I examined the proffered blade. The blade was narrow and slightly curved, with etching along the sides. The handle was worn, clearly made of bone, and flared to make a solid pommel. I squeezed it tightly; it fit perfectly in my hand. “Nice . . . maybe I’ll keep it.”

“Yeah, maybe.”

Our conversation was cut off as the medic entered the ambulance. “Morning Mr. Todd. How’s the shoulder?”

“Dunno,” Was my weak response, “I can’t see it. How’d the surgery go?”

“Uneventful. We were worried that it might have cut some ligaments in your shoulder, but the one that it did damage we were able to stitch back together, so it’s good as new.”

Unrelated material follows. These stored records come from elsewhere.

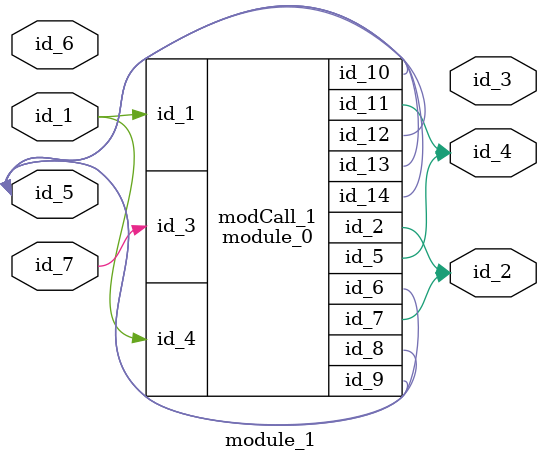
<source format=v>
module module_0 (
    id_1,
    id_2,
    id_3,
    id_4,
    id_5,
    id_6,
    id_7,
    id_8,
    id_9,
    id_10,
    id_11,
    id_12,
    id_13,
    id_14
);
  inout wire id_14;
  output wire id_13;
  inout wire id_12;
  output wire id_11;
  inout wire id_10;
  inout wire id_9;
  inout wire id_8;
  output wire id_7;
  inout wire id_6;
  output wire id_5;
  input wire id_4;
  input wire id_3;
  output wire id_2;
  input wire id_1;
  wire id_15;
  parameter id_16 = 1;
endmodule
module module_1 (
    id_1,
    id_2,
    id_3,
    id_4,
    id_5,
    id_6,
    id_7
);
  input wire id_7;
  input wire id_6;
  inout wire id_5;
  output wire id_4;
  module_0 modCall_1 (
      id_1,
      id_2,
      id_7,
      id_1,
      id_4,
      id_5,
      id_2,
      id_5,
      id_5,
      id_5,
      id_4,
      id_5,
      id_5,
      id_5
  );
  output wire id_3;
  output wire id_2;
  input wire id_1;
endmodule

</source>
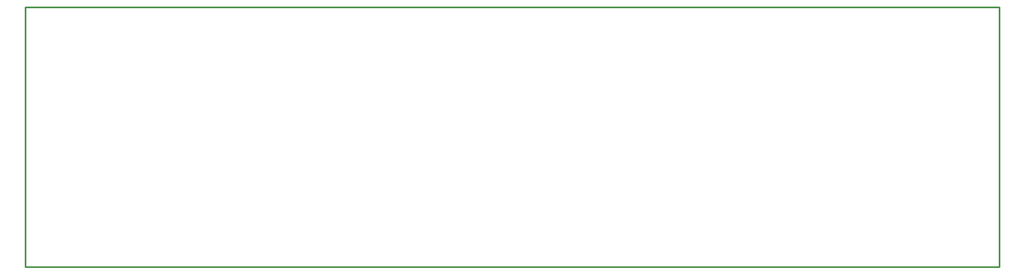
<source format=gm1>
G04 Layer_Color=16711935*
%FSLAX44Y44*%
%MOMM*%
G71*
G01*
G75*
%ADD11C,0.2540*%
D11*
X0Y0D02*
Y400000D01*
X1500000Y0D02*
Y400000D01*
X0Y0D02*
X1500000D01*
X0Y400000D02*
X1500000D01*
M02*

</source>
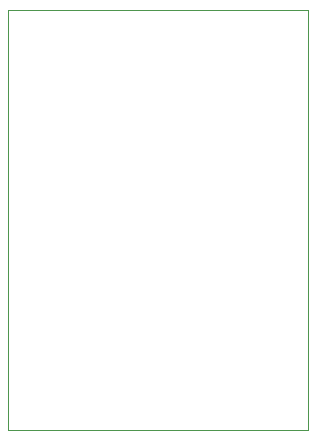
<source format=gm1>
G04 #@! TF.GenerationSoftware,KiCad,Pcbnew,9.0.6*
G04 #@! TF.CreationDate,2026-01-08T22:08:59-06:00*
G04 #@! TF.ProjectId,QFN-24_4x4_P0.5,51464e2d-3234-45f3-9478-345f50302e35,rev?*
G04 #@! TF.SameCoordinates,Original*
G04 #@! TF.FileFunction,Profile,NP*
%FSLAX46Y46*%
G04 Gerber Fmt 4.6, Leading zero omitted, Abs format (unit mm)*
G04 Created by KiCad (PCBNEW 9.0.6) date 2026-01-08 22:08:59*
%MOMM*%
%LPD*%
G01*
G04 APERTURE LIST*
G04 #@! TA.AperFunction,Profile*
%ADD10C,0.050000*%
G04 #@! TD*
G04 APERTURE END LIST*
D10*
X110490000Y-94934230D02*
X135890000Y-94934230D01*
X135890000Y-130494230D01*
X110490000Y-130494230D01*
X110490000Y-94934230D01*
M02*

</source>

“What happens now?” I asked.

“We’re headed to a more permanent location,” he replied, leaning against the counter, “Probably a hotel or something, I don’t know for sure. We’ll all stay there for the next week or so, or until I’m comfortable with taking your stitches out. After that, I’ll send you home with a slew of activities you are forbidden to undertake for the next month.”

“And after that?” I asked, craning my head to examine my shoulder. The bandage was getting in my way.

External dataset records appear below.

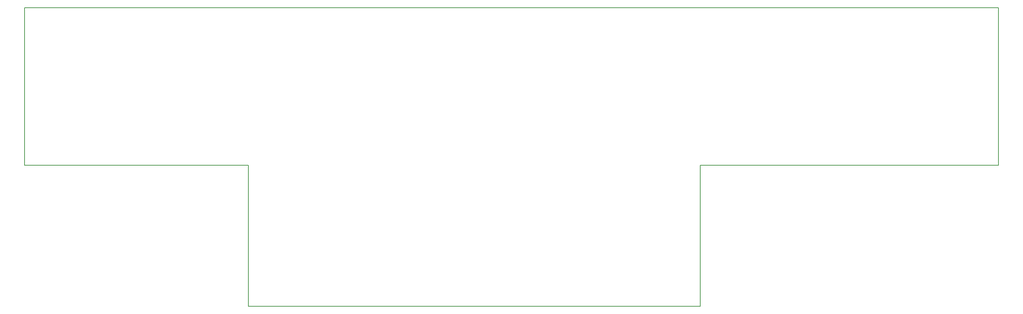
<source format=gbr>
%TF.GenerationSoftware,KiCad,Pcbnew,9.0.0*%
%TF.CreationDate,2025-03-10T18:29:08+01:00*%
%TF.ProjectId,pcb,7063622e-6b69-4636-9164-5f7063625858,v1.0.0*%
%TF.SameCoordinates,Original*%
%TF.FileFunction,Profile,NP*%
%FSLAX46Y46*%
G04 Gerber Fmt 4.6, Leading zero omitted, Abs format (unit mm)*
G04 Created by KiCad (PCBNEW 9.0.0) date 2025-03-10 18:29:08*
%MOMM*%
%LPD*%
G01*
G04 APERTURE LIST*
%TA.AperFunction,Profile*%
%ADD10C,0.150000*%
%TD*%
G04 APERTURE END LIST*
D10*
X89000000Y-110500000D02*
X89000000Y-72500000D01*
X324000000Y-72500000D02*
X324000000Y-110500000D01*
X143000000Y-144500000D02*
X143000000Y-110500000D01*
X89000000Y-72500000D02*
X324000000Y-72500000D01*
X143000000Y-110500000D02*
X89000000Y-110500000D01*
X252000000Y-110500000D02*
X252000000Y-144500000D01*
X252000000Y-144500000D02*
X143000000Y-144500000D01*
X324000000Y-110500000D02*
X252000000Y-110500000D01*
M02*

</source>
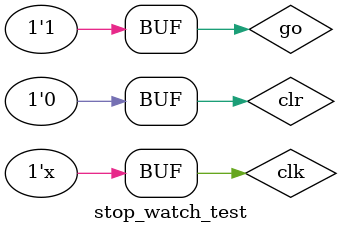
<source format=v>
module stop_watch_test;
reg clk,go,clr;
wire [3:0] d2,d1,d0;

initial clk= 1'b0;
always #0.5 clk = ~clk;
initial
begin
#0      go=0;	clr=1;
#5 clr=0;
#5 go =1;

end
stop_watch swatch(.clk(clk),.go(go),.clr(clr),.d2(d2),.d1(d1),.d0(d0));
endmodule

</source>
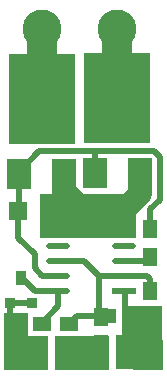
<source format=gtl>
%FSLAX42Y42*%
%MOMM*%
G71*
G01*
G75*
G04 Layer_Physical_Order=1*
G04 Layer_Color=255*
%ADD10R,0.90X1.25*%
%ADD11R,0.90X0.90*%
%ADD12R,2.00X2.50*%
%ADD13R,5.59X7.62*%
%ADD14R,2.00X2.54*%
%ADD15R,1.25X1.50*%
%ADD16R,1.50X1.25*%
%ADD17R,1.50X1.50*%
%ADD18O,2.00X0.50*%
%ADD19R,2.00X0.50*%
%ADD20C,2.00*%
%ADD21C,0.50*%
%ADD22C,2.50*%
%ADD23R,4.60X2.90*%
%ADD24R,3.90X3.00*%
%ADD25R,3.70X2.90*%
%ADD26R,2.00X3.00*%
%ADD27R,2.90X2.80*%
%ADD28R,8.10X3.70*%
%ADD29R,2.50X2.50*%
%ADD30R,2.50X2.50*%
%ADD31C,3.40*%
%ADD32C,3.30*%
D10*
X10335Y7375D02*
D03*
X9575Y7695D02*
D03*
D11*
X10430Y7170D02*
D03*
X10240D02*
D03*
X9480Y7490D02*
D03*
X9670D02*
D03*
D12*
X10581Y8590D02*
D03*
X10200D02*
D03*
X9941Y8580D02*
D03*
D13*
X10390Y9225D02*
D03*
X9750Y9215D02*
D03*
D14*
X9560Y8580D02*
D03*
D15*
X10670Y7360D02*
D03*
Y7590D02*
D03*
Y8110D02*
D03*
Y7880D02*
D03*
X10250Y7370D02*
D03*
Y7140D02*
D03*
D16*
X9980Y7310D02*
D03*
X9750D02*
D03*
D17*
X9890Y8270D02*
D03*
X9550D02*
D03*
D18*
X9890Y7590D02*
D03*
Y7715D02*
D03*
Y7845D02*
D03*
Y7970D02*
D03*
X10450D02*
D03*
Y7845D02*
D03*
Y7715D02*
D03*
D19*
Y7590D02*
D03*
D20*
X9941Y8429D02*
X10070Y8300D01*
X10581Y8411D02*
Y8600D01*
X10470Y8300D02*
X10581Y8411D01*
X10070Y8300D02*
X10470D01*
D21*
X9560Y8600D02*
X9730Y8770D01*
X9560Y8330D02*
Y8580D01*
X10704Y8770D02*
X10750Y8724D01*
X10200Y8590D02*
Y8760D01*
X10220Y8580D02*
Y8630D01*
X9730Y8770D02*
X10704D01*
X10750Y8361D02*
Y8724D01*
X9480Y7490D02*
X9670D01*
X9480Y7380D02*
Y7500D01*
X9740Y7310D02*
X9890Y7460D01*
Y7590D01*
X9980Y7310D02*
X10045Y7375D01*
X10670Y7590D02*
Y7690D01*
X10645Y7715D02*
X10670Y7690D01*
X10450Y7715D02*
X10645D01*
X9890Y7845D02*
X10105D01*
X10235Y7715D01*
X10450D01*
X10235Y7385D02*
Y7715D01*
X10045Y7375D02*
X10355D01*
X10450Y7590D02*
X10455Y7585D01*
Y7360D02*
X10670D01*
X10455Y7175D02*
Y7360D01*
Y7585D01*
X9690Y7590D02*
X9890D01*
X9575Y7705D02*
X9690Y7590D01*
X10450Y7845D02*
X10635D01*
X10670Y7880D01*
Y8110D02*
Y8281D01*
X10750Y8361D01*
X9755Y7715D02*
X9890D01*
X9690Y7780D02*
X9755Y7715D01*
X9690Y7780D02*
Y7900D01*
X9550Y8040D02*
X9690Y7900D01*
X9550Y8040D02*
Y8270D01*
X9525Y8295D02*
X9560Y8330D01*
D22*
X9750Y9215D02*
Y9810D01*
Y9215D02*
X9750Y9215D01*
X10390Y9236D02*
Y9810D01*
Y9236D02*
X10390Y9235D01*
D23*
X10090Y7065D02*
D03*
D24*
X10575Y7070D02*
D03*
D25*
X9615Y7065D02*
D03*
D26*
X9530Y7260D02*
D03*
D27*
X10625Y7330D02*
D03*
D28*
X10145Y8225D02*
D03*
D29*
X10040Y7050D02*
D03*
X10650D02*
D03*
D30*
X9560D02*
D03*
D31*
X10210Y8230D02*
D03*
D32*
X10390Y9810D02*
D03*
X9750D02*
D03*
M02*

</source>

“You’ll be mostly back to normal. Even after the first month is over, you’ll need to take it easy; no heavy lifting for another few months. After that, you’ll probably be back to normal.”

Another soldier stuck his head in the back door of the ambulance. “Doc? We’re ready.”

“Time to go,” the doctor said, turning for the door, “I’ll be up in the front if you need me.”

“Thanks, doc,” I said, extending my good hand. “By the way, we still don’t know who you are.”

“185th Aviation Brigade, Mississippi,” The doctor replied, shaking my hand, “We’ve augmented our ranks with other soldiers and Guardsmen who took NORAD’s warning, but we’re mostly 185ths.”

He exited and reentered in the passenger’s seat in the front of ambulance. Arnold also left to follow in our Humvee. Following as close as we dared to the vehicle in front of us, we pulled out from under the bridge and drove down the road towards  Gadsden to spend the next few weeks. Worn out after my talk with the doctor, I went back to sleep as we drove out into the bright, sunny morning.